**Document excerpt**
Cpl. Cesar Laurean (AP Photo/U.S. Marine Corps, file)

GOLDSBORO, N.C. (CBS/AP) An attorney for a former Marine accused of killing his pregnant colleague portrayed the slaying Thursday as an impulsive act caused by the victim's lies, but still challenged prosecutors to prove his client committed the crime.

"Life is not generally black and white. There's a lot of gray. And that's what there is in this case," Dick McNeil, lawyer for Cesar Laurean, told jurors in his opening statement.

Laurean, 23, is charged with killing Lance Cpl. Maria Lauterbach, 20, of Vandalia, Ohio, and burning her body in a firepit behind his home in December 2007. He has pleaded not guilty and faces life in prison if convicted.

McNeil told that prosecutors must prove Laurean killed Lauterbach after she surprised him at his home. The victim had previously accused Laurean of raping and impregnating her, which McNeil said was a lie. Laurean was never charged with rape.

Laurean and Lauterbach were personnel clerks when she told officials that he raped her. She later recanted a claim that he impregnated her, and DNA tests revealed Laurean was not the father. Lauterbach was about eight months pregnant when she died.

**Record extracts**
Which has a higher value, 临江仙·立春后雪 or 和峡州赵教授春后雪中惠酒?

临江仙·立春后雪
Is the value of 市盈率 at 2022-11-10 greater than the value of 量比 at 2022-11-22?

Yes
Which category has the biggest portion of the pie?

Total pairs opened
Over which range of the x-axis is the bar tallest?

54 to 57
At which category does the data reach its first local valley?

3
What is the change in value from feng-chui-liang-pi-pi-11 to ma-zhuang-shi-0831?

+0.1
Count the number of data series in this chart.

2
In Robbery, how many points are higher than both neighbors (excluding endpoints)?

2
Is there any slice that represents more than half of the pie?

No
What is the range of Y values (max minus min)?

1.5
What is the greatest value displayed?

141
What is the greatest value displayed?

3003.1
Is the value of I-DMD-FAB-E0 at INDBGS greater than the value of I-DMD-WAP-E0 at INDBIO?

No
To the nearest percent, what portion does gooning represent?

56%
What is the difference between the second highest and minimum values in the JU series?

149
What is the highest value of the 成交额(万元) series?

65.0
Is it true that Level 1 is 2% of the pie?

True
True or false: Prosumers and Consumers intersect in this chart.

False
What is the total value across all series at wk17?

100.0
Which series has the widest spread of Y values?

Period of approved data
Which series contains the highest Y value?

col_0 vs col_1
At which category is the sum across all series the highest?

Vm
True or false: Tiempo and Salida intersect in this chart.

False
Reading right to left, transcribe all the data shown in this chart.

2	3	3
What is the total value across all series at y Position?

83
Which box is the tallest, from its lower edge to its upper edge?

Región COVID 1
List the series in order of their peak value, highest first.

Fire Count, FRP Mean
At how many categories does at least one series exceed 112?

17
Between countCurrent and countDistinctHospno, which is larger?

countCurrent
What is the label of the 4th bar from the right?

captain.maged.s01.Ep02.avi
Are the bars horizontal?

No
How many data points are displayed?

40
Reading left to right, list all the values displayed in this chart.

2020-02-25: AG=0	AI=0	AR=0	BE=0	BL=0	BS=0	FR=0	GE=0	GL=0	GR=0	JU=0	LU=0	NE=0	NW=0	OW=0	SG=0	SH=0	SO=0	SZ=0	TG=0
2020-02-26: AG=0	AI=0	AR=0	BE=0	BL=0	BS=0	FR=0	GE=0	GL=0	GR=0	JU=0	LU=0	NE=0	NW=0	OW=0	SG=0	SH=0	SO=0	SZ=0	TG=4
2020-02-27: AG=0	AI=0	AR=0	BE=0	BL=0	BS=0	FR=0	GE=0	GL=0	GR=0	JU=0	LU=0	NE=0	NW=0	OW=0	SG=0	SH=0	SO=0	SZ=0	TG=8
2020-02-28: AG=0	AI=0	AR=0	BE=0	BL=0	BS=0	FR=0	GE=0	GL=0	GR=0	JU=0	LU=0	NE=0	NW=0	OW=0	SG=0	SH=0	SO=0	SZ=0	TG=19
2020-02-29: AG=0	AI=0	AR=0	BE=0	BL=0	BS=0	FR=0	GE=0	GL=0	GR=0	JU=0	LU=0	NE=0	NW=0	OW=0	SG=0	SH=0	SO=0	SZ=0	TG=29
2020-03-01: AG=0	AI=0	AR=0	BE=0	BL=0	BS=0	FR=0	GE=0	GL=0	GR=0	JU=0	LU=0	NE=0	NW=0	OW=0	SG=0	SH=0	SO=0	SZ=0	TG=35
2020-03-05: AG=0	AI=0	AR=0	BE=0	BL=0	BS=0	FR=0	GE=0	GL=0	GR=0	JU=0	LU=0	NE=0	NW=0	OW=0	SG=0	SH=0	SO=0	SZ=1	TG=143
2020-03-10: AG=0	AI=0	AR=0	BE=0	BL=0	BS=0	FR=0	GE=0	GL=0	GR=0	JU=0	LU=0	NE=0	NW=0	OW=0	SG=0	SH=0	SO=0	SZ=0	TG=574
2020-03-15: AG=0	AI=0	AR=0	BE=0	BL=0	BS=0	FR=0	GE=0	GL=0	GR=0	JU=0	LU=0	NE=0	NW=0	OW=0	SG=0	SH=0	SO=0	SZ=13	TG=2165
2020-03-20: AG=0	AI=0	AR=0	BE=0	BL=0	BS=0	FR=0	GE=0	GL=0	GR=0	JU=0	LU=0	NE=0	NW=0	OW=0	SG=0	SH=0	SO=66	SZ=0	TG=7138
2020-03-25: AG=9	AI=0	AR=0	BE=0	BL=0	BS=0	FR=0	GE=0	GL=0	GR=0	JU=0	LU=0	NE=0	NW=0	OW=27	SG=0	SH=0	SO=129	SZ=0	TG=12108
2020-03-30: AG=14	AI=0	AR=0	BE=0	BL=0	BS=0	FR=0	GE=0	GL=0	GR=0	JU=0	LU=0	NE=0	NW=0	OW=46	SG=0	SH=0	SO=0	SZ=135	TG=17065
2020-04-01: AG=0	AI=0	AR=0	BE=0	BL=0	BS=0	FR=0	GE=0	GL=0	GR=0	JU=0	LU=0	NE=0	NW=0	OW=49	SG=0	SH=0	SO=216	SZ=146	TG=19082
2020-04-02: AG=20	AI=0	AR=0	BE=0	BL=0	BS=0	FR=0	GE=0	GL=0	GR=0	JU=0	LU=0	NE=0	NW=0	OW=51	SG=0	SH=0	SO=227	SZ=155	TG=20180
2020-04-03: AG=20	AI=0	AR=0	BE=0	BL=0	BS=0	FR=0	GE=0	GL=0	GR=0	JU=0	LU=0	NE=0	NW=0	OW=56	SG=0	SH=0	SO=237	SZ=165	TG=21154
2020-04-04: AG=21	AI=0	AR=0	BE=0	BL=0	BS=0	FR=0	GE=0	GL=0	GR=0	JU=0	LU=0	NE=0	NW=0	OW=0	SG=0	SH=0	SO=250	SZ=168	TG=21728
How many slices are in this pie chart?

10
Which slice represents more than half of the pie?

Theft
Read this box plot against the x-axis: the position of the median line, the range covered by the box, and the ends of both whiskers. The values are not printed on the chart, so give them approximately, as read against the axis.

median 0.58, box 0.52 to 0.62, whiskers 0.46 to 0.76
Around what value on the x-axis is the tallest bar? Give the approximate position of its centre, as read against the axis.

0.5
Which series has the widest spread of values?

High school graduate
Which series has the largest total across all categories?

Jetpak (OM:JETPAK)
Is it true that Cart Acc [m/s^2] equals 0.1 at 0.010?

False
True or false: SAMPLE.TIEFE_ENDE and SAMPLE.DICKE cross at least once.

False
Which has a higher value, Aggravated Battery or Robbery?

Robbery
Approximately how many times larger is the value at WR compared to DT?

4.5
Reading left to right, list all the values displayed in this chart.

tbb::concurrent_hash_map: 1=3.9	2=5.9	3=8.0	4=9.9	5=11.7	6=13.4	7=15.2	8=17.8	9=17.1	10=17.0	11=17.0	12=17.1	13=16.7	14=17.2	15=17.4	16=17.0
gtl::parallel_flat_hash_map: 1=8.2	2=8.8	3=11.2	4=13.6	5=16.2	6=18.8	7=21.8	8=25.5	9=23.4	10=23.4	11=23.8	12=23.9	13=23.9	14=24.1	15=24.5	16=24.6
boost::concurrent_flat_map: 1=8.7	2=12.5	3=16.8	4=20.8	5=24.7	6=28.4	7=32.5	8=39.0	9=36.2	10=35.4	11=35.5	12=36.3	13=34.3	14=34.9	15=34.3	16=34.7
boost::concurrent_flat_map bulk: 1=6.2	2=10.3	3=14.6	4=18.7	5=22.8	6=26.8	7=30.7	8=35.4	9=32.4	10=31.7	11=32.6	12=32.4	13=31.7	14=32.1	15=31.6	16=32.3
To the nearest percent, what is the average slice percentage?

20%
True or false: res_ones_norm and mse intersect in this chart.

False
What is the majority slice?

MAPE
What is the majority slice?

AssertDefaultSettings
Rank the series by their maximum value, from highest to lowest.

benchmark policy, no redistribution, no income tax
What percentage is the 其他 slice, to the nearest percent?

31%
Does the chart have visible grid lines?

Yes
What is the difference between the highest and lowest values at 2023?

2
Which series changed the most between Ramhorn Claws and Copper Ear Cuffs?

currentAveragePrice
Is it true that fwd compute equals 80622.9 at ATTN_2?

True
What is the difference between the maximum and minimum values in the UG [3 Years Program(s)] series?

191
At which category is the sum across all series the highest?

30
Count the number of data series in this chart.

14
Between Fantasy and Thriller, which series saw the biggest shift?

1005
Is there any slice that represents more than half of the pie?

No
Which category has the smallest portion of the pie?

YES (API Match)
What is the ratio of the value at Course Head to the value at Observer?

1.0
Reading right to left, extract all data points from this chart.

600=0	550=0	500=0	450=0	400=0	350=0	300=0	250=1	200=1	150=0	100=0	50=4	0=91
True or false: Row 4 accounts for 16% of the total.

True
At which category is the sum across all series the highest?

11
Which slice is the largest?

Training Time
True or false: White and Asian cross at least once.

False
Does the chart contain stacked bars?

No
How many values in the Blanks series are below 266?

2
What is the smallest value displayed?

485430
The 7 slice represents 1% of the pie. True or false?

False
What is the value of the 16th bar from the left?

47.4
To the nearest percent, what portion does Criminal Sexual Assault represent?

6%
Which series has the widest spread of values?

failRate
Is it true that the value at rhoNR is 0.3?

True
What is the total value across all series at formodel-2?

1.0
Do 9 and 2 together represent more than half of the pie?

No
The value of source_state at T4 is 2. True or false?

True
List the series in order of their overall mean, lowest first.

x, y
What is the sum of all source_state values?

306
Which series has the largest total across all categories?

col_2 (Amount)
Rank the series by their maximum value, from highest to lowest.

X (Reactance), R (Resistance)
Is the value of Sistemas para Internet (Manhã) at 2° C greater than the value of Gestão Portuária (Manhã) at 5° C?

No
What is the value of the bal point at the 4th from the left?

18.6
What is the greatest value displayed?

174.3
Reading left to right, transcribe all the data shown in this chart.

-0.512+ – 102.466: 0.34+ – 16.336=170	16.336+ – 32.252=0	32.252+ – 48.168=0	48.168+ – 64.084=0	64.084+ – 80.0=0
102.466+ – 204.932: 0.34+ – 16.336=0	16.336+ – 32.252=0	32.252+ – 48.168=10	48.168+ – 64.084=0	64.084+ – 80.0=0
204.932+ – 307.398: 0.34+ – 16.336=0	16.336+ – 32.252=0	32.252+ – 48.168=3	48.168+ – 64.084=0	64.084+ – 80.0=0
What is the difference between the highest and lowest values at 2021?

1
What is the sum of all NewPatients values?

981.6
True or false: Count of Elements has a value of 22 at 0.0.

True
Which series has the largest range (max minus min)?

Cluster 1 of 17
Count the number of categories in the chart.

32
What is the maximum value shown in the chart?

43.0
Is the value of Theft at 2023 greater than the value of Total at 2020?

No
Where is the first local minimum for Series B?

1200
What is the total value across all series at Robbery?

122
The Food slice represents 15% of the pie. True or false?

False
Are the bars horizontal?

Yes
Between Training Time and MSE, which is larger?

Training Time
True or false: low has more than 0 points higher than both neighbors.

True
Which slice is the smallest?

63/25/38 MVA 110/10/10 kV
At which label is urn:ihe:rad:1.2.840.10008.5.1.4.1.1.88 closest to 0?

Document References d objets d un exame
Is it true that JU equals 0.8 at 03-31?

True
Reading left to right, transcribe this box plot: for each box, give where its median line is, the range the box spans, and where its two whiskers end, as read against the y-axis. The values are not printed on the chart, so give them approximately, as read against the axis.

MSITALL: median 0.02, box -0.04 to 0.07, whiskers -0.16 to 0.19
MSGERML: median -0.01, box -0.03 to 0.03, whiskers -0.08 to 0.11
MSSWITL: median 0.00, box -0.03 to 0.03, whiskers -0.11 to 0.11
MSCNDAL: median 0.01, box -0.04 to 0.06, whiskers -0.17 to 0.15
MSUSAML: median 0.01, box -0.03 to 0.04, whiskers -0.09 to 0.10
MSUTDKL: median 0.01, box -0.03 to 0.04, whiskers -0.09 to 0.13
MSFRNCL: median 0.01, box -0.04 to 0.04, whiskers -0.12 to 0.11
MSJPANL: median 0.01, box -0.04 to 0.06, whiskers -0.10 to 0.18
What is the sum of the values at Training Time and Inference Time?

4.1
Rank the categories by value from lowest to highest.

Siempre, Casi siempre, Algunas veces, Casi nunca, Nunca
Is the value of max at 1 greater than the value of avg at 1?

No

**Work order**
Pick up the news report on Cesar Laurean's murder trial right after its last sentence and write the next part.

**Final answer**
District Attorney Dewey Hudson challenged McNeil's characterization of Lauterbach as an immature woman with a history of theft and lies who was under increased pressure from a mother who wanted her to give up her child for adoption.

"This is a murder case. How is it possibly relevant whether she's stolen things or lied?" Hudson asked after Superior Court Judge W. Osmond Smith III ordered jurors out of the courtroom.

McNeil said the first-degree murder charge required prosecutors to prove Laurean planned the slaying and said months of earlier provocation resulting from Lauterbach's rape allegation ought to be presented to jurors.

District Attorney Hudson told jurors investigators found Lauterbach's blood in Laurean's garage.

The trial was moved about 55 miles from Jacksonville, home of Camp Lejeune, to Goldsboro due to extensive pretrial publicity.

Prosecutors agreed not to seek the death penalty so Mexico would return Laurean to the U.S.